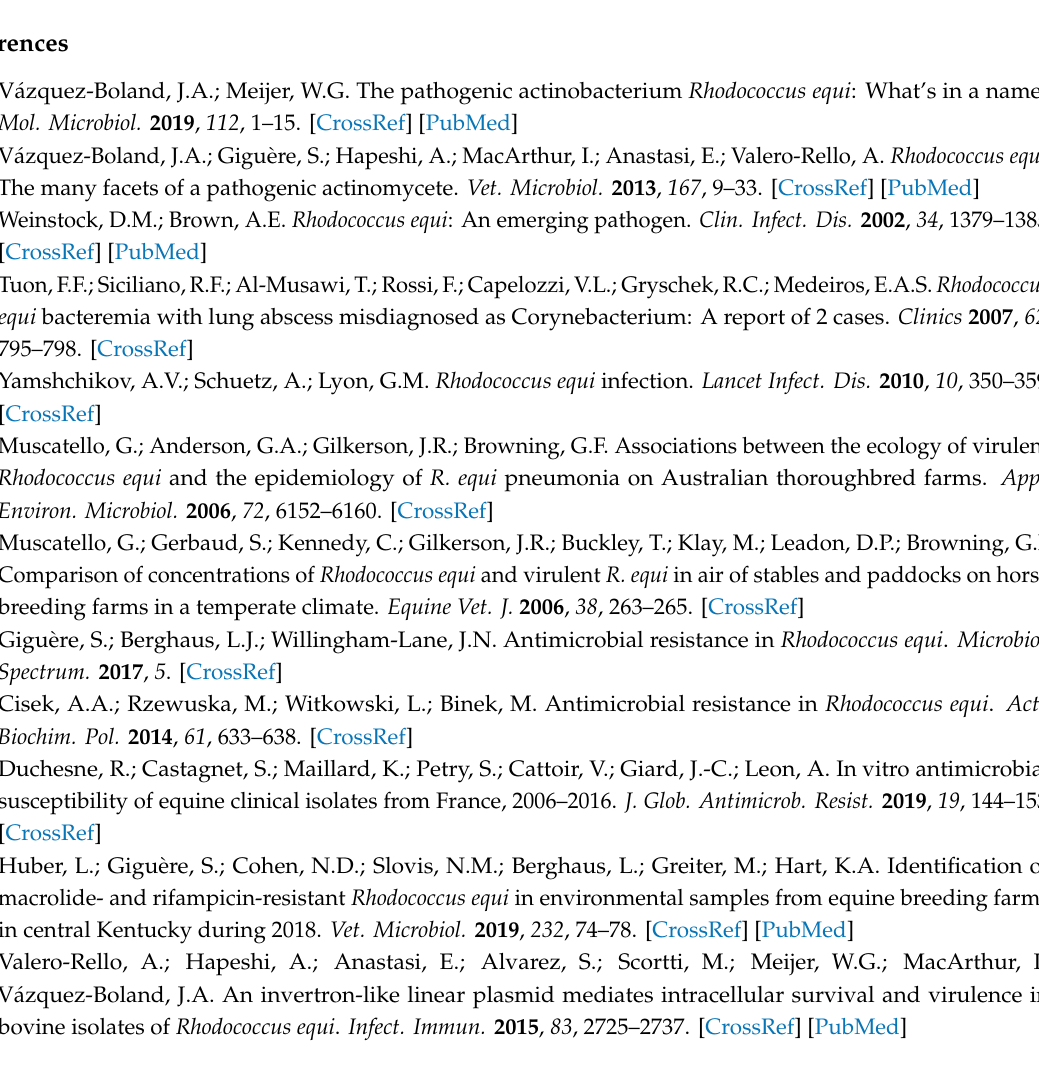
s1, Figure S1: Multiple alignments of the Mrx proteins from di ff erent actinobacteria, Figure S2: Unrooted evolutionary distance tree based on amino acid identity of putative mycoredoxins from di ff erent actinobacteria, Figure S3: Artemis comparison tool (ACT) pairwise chromosome tBLASTx alignment of mycoredoxins in di ff erent actinobacteria, Figure S4: Artemis comparison tool (ACT) pairwise chromosome tBLASTx alignment of mycoredoxins in R. equi and Rhodococcus erythropolis , Figure S5: Growth curve of 103S + and mrx -null mutants strains cultured in TSB, Figure S6: Macrophage infection assays with single and double mrx -null mutants, Figure S7: Total fluorescence emitted by R. equi derivative strains expressing roGFP2 , Table S1: Strains and plasmids used in this study, Table S2: Primers used in this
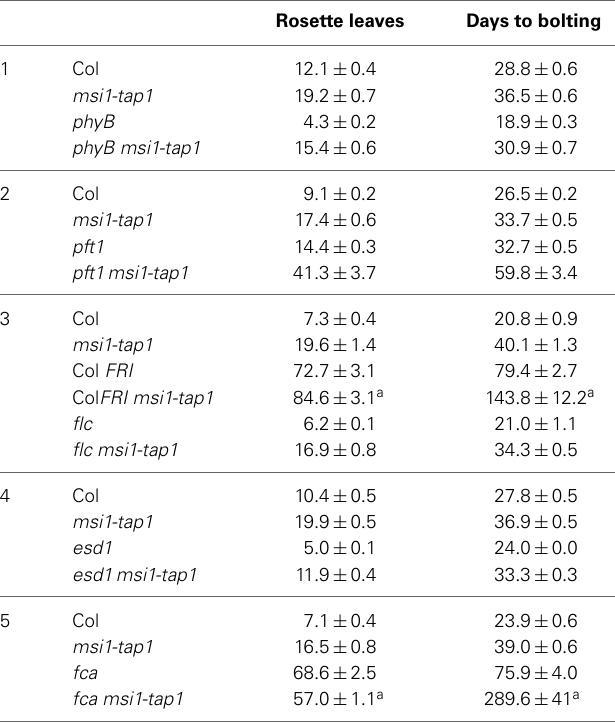
Table 1 | Flowering time of double mutants of msi1-tap1 and different flowering time mutants in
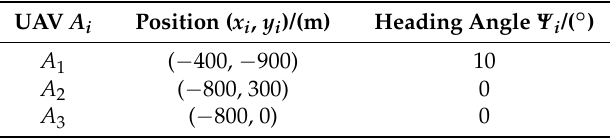
Table 6. The initial settings of three UAVs in Scenario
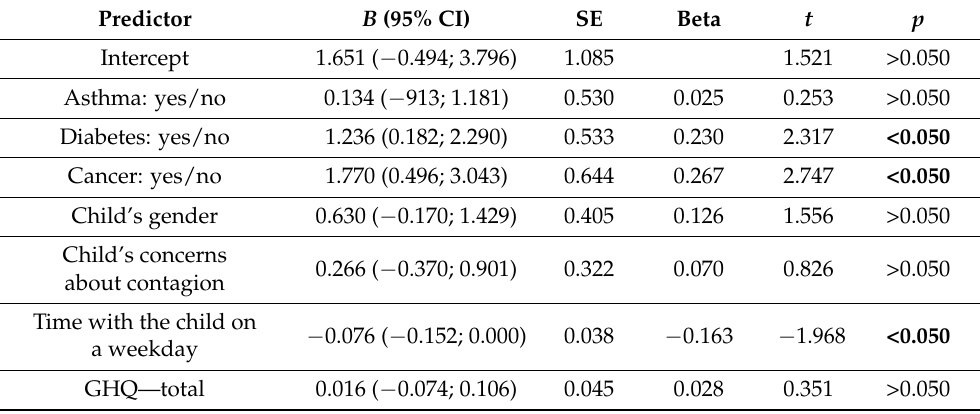
Table 4. Linear regression model of children’s internalizing symptoms. Bold for p -values < 0.050. B , unstandardized beta; SE, standard error; Beta, standardized beta; t, the t -value (the coefficient divided by its standard error); 95% CI, confidence intervals; Adj. R 2 , adjusted R-squared.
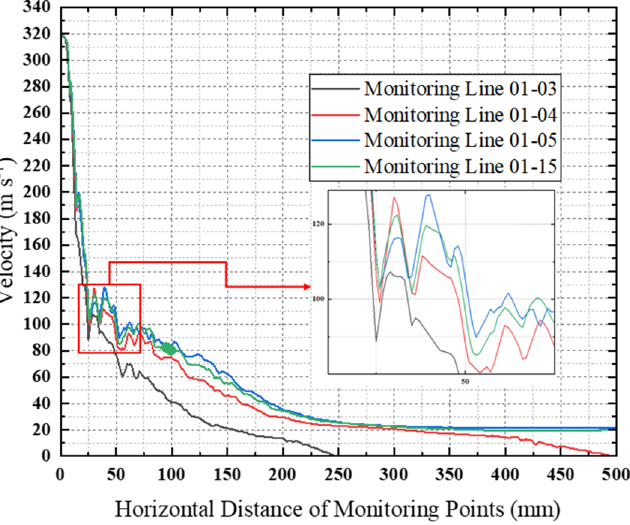
Figure 10. Line graph of the turbulent velocity of the equal-diameter nozzle flow field with a compressed air pressure of 212,782 Pa and a temperature of 303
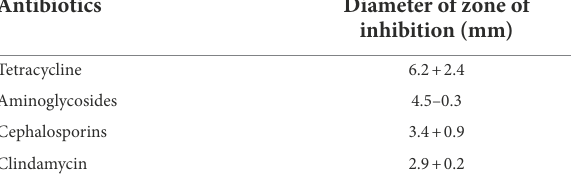
TABLE 2 Antimicrobial susceptibility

** AIM OF THE TASK **
Although pictures appear among the records above, write out exactly only the lines from the one that has "Table 1 | Flowering" through the one that has "Table 4. Linear", and leave the pictures out.

** ANSWER SPACE **
Table 1 | Flowering time of double mutants of msi1-tap1 and different flowering time mutants in
Table 6. The initial settings of three UAVs in Scenario
Table 4. Linear regression model of children’s internalizing symptoms. Bold for p -values < 0.050. B , unstandardized beta; SE, standard error; Beta, standardized beta; t, the t -value (the coefficient divided by its standard error); 95% CI, confidence intervals; Adj. R 2 , adjusted R-squared.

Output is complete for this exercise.